Statin Therapy Benefits Patients with Highest Genetic Risk of Heart Attack

Dec 11, 2015 at 06:49 pm by Staff


Widely-used statin therapy provides the most benefit to patients with the highest genetic risk of heart attack, according to Nathan O. Stitziel, MD, PhD, a cardiologist and human geneticist at Washington University in St. Louis, and co-author of a study published earlier this year that’s receiving national buzz.

“There’s no ongoing study in the same realm, concerning statins and genetic risk,” said Stitziel. “Interestingly, the study isn’t so much about statins, but rather the use of genetics as a method for identifying patients at risk and those who could potentially benefit from primary prevention therapy. It just turns out that statins are the best means we have as a way to reduce heart attacks.”

The research team included investigators studying 49,000 patients across five studies at Brigham and Women’s Hospital, Harvard Medical School, Massachusetts General Hospital and Washington University. Using a relatively straightforward genetic analysis, the team assessed heart attack risk independently of traditional risk factors – age, sex, cholesterol levels, smoking history, and family history – and whether the patient has diabetes. They discovered that individuals in the high genetic risk category have a 70 percent higher risk of heart attacks, compared with those at lowest genetic risk. They also pointed out that statin therapy results in a 13 percent reduction in risk in the low genetic-risk group, a 29 percent reduction in the intermediate group, and a 48 percent reduction in the high-risk group.

Results of the 2015 published study, “Genetic Risk, Coronary Heart Disease Events, and the Clinical Benefit of Statin Therapy: An Analysis of Primary and Secondary Prevention Trials,” differ from past research, which has consistently shown that statins provide about the same relative risk reduction — 30-45 percent, depending on dosage — across all categories of patients, said Stitziel.

 

Study Specifics

Investigators analyzed each patient’s DNA code for the 27 genome positions and risk of coronary heart disease to calculate the genetic-risk score.

Individually, many genome locations are linked to a minor increase in risk while the high-risk letter may be quite common, explained Stitziel.

“For example, a T instead of a G in a particular spot may be associated with a 6 percent increase in risk, and that T may be present in 70 percent of the population,” he explained. “But combined, the risk score appears to become a clinically meaningful measure of coronary heart disease risk.”

Stitziel pointed out the 27 markers do not change with age or lifestyle. Theoretically, a person at high risk of developing coronary heart disease could be identified early, before traditional measures of the disease would be detected with a doctor’s physical exam or routine blood work.

 

Too Liberal?

The multi-institutional study has spurred national debate over the “liberal prescribing” of statin drugs. Two years ago, the American College of Cardiology (ACC) and the American Heart Association (AHA) changed the guidelines for statin therapy, dramatically increasing the number of patients recommended to take it.

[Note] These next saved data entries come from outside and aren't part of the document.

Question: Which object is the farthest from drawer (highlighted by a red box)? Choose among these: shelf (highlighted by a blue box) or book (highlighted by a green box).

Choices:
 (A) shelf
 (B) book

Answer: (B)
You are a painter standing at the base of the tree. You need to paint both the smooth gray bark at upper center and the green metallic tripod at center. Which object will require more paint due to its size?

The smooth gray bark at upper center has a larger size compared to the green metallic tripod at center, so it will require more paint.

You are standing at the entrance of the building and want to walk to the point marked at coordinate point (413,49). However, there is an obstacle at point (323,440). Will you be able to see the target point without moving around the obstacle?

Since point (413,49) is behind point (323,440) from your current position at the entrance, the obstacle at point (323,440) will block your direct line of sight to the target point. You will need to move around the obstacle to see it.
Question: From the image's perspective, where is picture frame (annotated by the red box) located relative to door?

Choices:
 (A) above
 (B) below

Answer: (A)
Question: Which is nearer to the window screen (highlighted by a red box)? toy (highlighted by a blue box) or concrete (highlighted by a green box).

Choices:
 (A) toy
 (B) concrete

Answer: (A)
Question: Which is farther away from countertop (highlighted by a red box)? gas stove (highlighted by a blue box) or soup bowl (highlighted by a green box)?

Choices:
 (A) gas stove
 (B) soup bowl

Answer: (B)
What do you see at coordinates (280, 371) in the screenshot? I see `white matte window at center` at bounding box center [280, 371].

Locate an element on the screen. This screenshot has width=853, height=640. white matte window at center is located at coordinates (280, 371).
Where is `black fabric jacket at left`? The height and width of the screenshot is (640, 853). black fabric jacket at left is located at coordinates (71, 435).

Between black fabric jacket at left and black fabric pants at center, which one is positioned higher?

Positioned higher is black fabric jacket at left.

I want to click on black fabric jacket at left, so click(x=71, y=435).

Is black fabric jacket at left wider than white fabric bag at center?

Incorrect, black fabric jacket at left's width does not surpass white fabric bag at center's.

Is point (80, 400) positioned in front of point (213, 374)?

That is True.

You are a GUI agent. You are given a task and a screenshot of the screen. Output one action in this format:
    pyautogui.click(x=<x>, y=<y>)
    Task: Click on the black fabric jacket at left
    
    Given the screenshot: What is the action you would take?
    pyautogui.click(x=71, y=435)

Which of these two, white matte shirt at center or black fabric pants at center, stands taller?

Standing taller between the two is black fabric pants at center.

“The new AHA/ACC guidelines could put half of all adults in this country on statins for life … totally absurd,” wrote David Williams, MD, in “Statins: Separating Fact from Fiction” in a 2014 edition of Alternatives.

Stitziel acknowledged the ongoing debate over which individuals should be allocated statin therapy to prevent a first heart attack. “Some have said we should be treating more people,” he said, “while others say we need to treat fewer.”

That’s where precision medicine comes into play, Stitziel emphasized.

“It’s another approach to identify people at high risk and preferentially prescribe statin therapy to those individuals,” he said. “Genetics appears to be one way to identify high-risk patients.”

Unfortunately, this particular genetic analysis isn’t yet available to patients.

“More research is needed to validate the findings before such a test could be developed for clinical use,” said Stitziel. “The bigger issue behind it is that insurers would need to start paying, and obviously that takes lots of decisions beyond my world of research.”